--- Task statement ---
Take every line from the entries below that includes the word "thumb" and copy it.

*** Dataset records Section Begins ***

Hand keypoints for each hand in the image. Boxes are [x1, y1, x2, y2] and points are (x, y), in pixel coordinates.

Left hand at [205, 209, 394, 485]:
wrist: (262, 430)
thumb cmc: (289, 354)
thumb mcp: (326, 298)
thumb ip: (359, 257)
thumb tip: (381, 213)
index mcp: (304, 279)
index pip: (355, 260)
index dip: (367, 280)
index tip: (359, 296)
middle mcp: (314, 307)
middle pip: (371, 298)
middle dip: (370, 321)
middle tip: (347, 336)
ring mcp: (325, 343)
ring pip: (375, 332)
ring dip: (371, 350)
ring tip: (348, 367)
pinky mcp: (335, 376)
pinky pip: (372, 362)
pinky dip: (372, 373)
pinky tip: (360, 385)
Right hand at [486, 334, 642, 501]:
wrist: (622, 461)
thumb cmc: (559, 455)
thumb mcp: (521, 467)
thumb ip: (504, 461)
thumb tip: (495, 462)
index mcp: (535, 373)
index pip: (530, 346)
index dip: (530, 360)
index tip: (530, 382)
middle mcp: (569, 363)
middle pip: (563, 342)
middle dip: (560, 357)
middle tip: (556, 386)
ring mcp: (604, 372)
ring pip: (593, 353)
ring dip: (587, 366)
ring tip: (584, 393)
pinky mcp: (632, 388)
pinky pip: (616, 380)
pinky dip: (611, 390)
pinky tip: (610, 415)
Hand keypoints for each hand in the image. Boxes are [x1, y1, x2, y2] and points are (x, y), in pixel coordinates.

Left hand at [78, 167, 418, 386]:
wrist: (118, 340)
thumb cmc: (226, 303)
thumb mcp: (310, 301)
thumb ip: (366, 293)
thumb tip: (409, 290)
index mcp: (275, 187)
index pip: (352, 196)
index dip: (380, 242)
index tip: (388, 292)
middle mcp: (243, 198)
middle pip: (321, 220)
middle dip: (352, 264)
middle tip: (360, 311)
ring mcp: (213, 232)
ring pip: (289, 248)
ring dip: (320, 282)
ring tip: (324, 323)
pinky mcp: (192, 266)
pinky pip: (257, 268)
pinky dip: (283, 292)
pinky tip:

*** Dataset records Section Ends ***

--- Exercise solution ---
thumb cmc: (289, 354)
thumb mcp: (326, 298)
thumb ip: (359, 257)
thumb tip: (381, 213)
thumb cmc: (559, 455)
thumb mcp: (521, 467)
thumb ip: (504, 461)
thumb tip: (495, 462)
thumb cmc: (226, 303)
thumb mcp: (310, 301)
thumb ip: (366, 293)
thumb tip: (409, 290)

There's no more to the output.